Nowadays, global companies have many alliances on inland markets as well as global partnerships,
sometimes even with competitors, which leads to challenges such as keeping up competition or protecting
own interests while managing the Alliance.

Strategic Alliance
A strategic alliance is an agreement between two or more parties to pursue a set of agreed upon
objectives needed while remaining independent organizations. A strategic alliance will usually fall short
of a legal partnership entity, agency, or corporate affiliate relationship. Typically, two companies form a
strategic alliance when each possesses one or more business assets or have expertise that will help the
other by enhancing their businesses. Strategic alliances can develop in outsourcing relationships where
the parties desire to achieve long-term win-win benefits and innovation based on mutually desired
outcomes.
This form of cooperation lies between mergers and acquisitions and organic growth. Strategic alliances
occurs when two or more organizations join together to pursue mutual benefits. Strategic alliances have
emerged to solve many company business problems, and to spur collaboration and innovation.
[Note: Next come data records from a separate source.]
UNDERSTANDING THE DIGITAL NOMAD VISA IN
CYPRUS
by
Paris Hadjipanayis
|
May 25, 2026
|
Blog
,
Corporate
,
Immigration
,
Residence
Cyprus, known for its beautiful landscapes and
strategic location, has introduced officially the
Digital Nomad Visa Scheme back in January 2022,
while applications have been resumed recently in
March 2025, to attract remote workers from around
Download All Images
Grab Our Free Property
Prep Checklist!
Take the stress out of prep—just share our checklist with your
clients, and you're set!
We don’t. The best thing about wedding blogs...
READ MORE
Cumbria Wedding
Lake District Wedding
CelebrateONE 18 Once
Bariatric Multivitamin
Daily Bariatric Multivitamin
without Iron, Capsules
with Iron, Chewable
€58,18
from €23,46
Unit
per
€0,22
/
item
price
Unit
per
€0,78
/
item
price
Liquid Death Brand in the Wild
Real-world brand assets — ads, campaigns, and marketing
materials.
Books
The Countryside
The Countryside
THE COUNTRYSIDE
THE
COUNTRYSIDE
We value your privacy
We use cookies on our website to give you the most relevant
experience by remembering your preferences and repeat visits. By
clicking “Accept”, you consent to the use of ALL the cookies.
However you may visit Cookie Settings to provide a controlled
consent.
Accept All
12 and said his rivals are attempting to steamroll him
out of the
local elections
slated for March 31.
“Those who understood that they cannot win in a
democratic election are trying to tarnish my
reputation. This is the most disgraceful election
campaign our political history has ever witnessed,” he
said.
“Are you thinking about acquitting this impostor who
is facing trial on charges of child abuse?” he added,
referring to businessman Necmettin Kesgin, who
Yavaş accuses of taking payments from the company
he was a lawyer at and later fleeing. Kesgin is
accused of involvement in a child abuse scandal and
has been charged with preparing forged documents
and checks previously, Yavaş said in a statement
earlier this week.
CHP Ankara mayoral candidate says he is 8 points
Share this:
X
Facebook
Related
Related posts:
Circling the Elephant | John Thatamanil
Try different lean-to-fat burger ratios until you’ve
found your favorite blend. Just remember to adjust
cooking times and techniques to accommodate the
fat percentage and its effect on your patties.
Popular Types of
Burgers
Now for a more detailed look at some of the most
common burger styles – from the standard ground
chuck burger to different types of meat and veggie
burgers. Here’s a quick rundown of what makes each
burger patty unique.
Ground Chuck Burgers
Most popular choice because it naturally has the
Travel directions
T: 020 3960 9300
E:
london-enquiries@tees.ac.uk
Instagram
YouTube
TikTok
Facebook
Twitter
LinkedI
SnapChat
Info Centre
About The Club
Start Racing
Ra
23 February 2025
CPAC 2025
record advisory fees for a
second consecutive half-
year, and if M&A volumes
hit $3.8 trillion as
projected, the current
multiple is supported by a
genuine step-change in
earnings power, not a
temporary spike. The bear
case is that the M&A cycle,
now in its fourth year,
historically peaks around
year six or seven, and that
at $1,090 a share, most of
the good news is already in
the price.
Goals of Strategic Alliances

All-in-one solution

Flexibility

Acquisition of new customers

Add strengths, reduce weaknesses

Access to new markets and technologies

Common sources

Shared risk

Advantages:

Shared risk
Shared knowledge
Opportunities for growth

Speed to market
Complexity
Costs
Access to resources

Access to target markets

Disadvantages

Sharing

Creating a Competitor

Opportunity Costs

Uneven Alliances

Foreign confiscation

The five criteria of a strategic alliance:


There are five general criteria that differentiate strategic alliances from
conventional alliances. An alliance meeting any one of these criteria is strategic and
should be managed accordingly.
1. Critical to the success of a core business goal or objective.
2. Critical to the development or maintenance of a core competency or other source of competitive
advantage.
3. Blocks a competitive threat.
4. Creates or maintains strategic choices for the firm.
5. Mitigates a significant risk to the business.
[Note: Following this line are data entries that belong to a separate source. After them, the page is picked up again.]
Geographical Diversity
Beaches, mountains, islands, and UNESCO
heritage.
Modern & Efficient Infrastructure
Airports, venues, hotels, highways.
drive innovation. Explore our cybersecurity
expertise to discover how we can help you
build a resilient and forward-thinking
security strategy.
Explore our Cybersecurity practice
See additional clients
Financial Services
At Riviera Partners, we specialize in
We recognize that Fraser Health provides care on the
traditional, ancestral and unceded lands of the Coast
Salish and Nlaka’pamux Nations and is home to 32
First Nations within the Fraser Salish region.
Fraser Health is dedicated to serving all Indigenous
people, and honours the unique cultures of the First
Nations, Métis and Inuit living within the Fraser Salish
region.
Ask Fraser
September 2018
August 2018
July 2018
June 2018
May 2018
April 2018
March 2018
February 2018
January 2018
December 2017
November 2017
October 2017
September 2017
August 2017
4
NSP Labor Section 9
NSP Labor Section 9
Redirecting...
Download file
The Nature and Significance of Strategic Alliance:


Strategic alliance is emerging as and proving to be a powerful management tool/technique in business
management, especially in the current era of globalization of business. But, unlike other management
tools or techniques, strategic alliance may harm the interest of business or even make the managers of the
business lose their business altogether.
Procompetitive alliances are generally interindustry, vertical value-chain relationships, as between
manufacturers and their suppliers or distributors.
Noncompetitive alliances tend to be intraindustry links among noncompetitive firms, for example
General
Motors and Isuzu, which are jointly developing a small car that both will sell.
Precompetitive alliances typically bring together firms from different, often unrelated industries to work
on well-defined activities such as new technology development. DuPont and Sony's cooperative
development of optical memory-storage products is an example.